Task description — Retype every line of text in the data below exactly as it appears, leaving the pictures out of your answer.
*** Data records ***
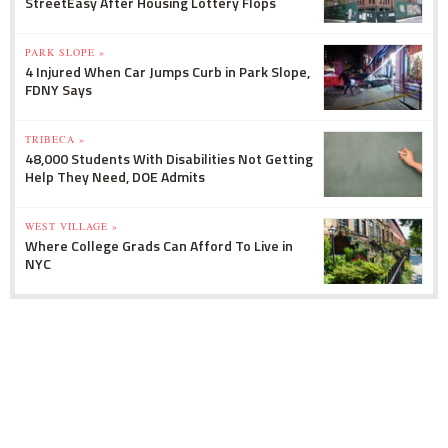
StreetEasy After Housing Lottery Flops
PARK SLOPE »
4 Injured When Car Jumps Curb in Park Slope,
FDNY Says
TRIBECA »
48,000 Students With Disabilities Not Getting
Help They Need, DOE Admits
WEST VILLAGE »
Where College Grads Can Afford To Live in
NYC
*** End of Data records ***
Your response —
StreetEasy After Housing Lottery Flops
PARK SLOPE »
4 Injured When Car Jumps Curb in Park Slope,
FDNY Says
TRIBECA »
48,000 Students With Disabilities Not Getting
Help They Need, DOE Admits
WEST VILLAGE »
Where College Grads Can Afford To Live in
NYC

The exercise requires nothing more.